As religiões têm a nobre missão de conduzir o humano ao transcendente, mas cumprem, igualmente, a não menos nobre missão de conduzir o humano ao humano, colaborando para a fraternidade universal e a defesa da justiça.
A religião cristã fala a partir de Jesus Cristo, mas reconhece a legitimidade de outros pontos de vista e de experiências religiosas e, em diálogo, sonha com um mundo onde reine a paz. Essa parece ser a síntese do oitavo e último capítulo da Encíclica que o Papa elabora dois momentos.
O fundamento último
Poderá haver razões sólidas e seguras para a fraternidade universal sem a “abertura ao Pai de todos”?
Para o Papa Francisco essa é a questão de fundo a ser respondida e a sua resposta é “não”. Sem uma referência última a Deus, diz o Papa, não há como fundamentar uma convivência fraterna.
A Razão, diz o Papa, não é capaz, por si só, de fundar a fraternidade. No máximo, é capaz de fundar a igualdade e a liberdade cívica, porém, a fraternidade só é possível se houver reconhecimento da transcendência amorosa de Deus.
A afirmação do Papa parece apologética, dogmática e acrítica, afinal, a razão humana não pode ser descartada como formuladora de princípios últimos e de valores universais capazes de estabelecer acordos em torno de direitos humanos, por exemplo, que faculte a vivência da fraternidade e da paz.

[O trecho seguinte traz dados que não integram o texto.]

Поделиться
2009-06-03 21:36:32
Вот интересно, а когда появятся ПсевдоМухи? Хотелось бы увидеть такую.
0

Contudo, o Papa Francisco insiste que sem o postulado de Deus, a razão será sempre parcial e ideológica, levando, cedo ou tarde para totalitarismos e triunfos da força do poder que oprime e cultua ídolos. E diz mais, sem a religião o mundo entra em crise, perde a esperança, e os ideais de paz, justiça e fraternidade se esfumaçam. Só pela afirmação da transcendência pode o humano se libertar do individualismo e materialismo a que fomos conduzidos pela modernidade.

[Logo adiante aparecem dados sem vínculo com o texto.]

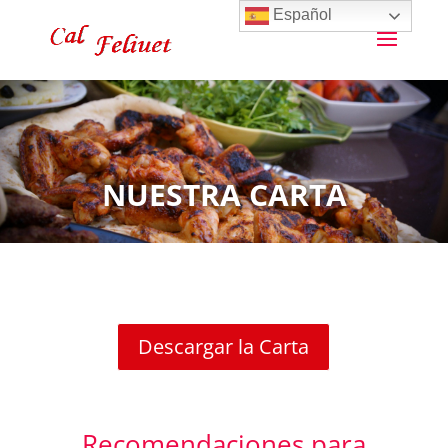
Español
NUESTRA CARTA
Descargar la Carta
Recomendaciones para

O Papa Francisco reivindica o direito de recolocar a religião no patamar que nunca deveria ter perdido no debate público e na formulação de políticas e ações efetivas que “promovam o homem e a fraternidade universal”.
Com isso não está querendo desconhecer a autonomia da política e, muito menos pretende “disputar poderes terrenos”, mas oferecer o que a religião tem de sabedoria acumulada na história e que pode ajudar para recuperar a esperança num mundo melhor (FT 172-276).
O Papa Francisco fala a partir da religião cristã, contudo reconhece o valor das outras religiões e com elas cria pontes de diálogo e reconhecimento, sabedor de que não há paz entre os povos e culturas sem paz entre as religiões.
O que une as religiões é muito maior e mais importante do que as dividem e por isso, convoca a todas as religiões a se congregarem em torno da paz, fraternidade e justiça a serviço da humanidade (FT 277- 280).
Religião e violência
“Entre as religiões, é possível um caminho de paz!” (FR 281). O ponto de partida e horizonte comum, para tanto, deve ser o olhar de Deus. E o olhar de Deus é o olhar com o coração que ama, tanto o crente quanto o ateu.
O amor de Deus a todos e a tudo alcança e nele não há espaço para violência e vinganças. Se alguém, em nome de Deus, se vale do recurso da violência, saiba, diz o Papa, que está interpretando equivocadamente a Deus e interpretando erradamente as fontes das religiões. “A verdade é que a violência não encontra fundamento algum nas convicções religiosas fundamentais, mas nas suas deformações” (FR 282).
Nesse sentido, o terrorismo é um desvio, um erro, um ato execrável e sua origem não se deve à religião, embora os terroristas a instrumentalizem, mas tem “origem em interpretações erradas de textos religiosos, nas políticas de fome, de pobreza, injustiças, de opressão e arrogâncias” (FT 283).
Por isso diz o Papa, é preciso parar de financiar o terrorismo e denunciar quem patrocina, pois são tão criminosos quanto quem o pratica. E faz uma afirmação e um apelo final. Às vezes, diz o Papa, as violências em nome da religião são devido a imprudência dos seus líderes que deixam de ser o que deveriam ser, a saber, mediadores dialogantes da paz. O apelo é de que as religiões nunca incitem à violência ou ao derramamento de sangue e não reivindiquem para si sentimentos de ódio e de extremismos, mas sejam um caminho de paz, justiça e fraternidade.
O Papa é ou não é um oásis no deserto e uma luz que brilha na escuridão?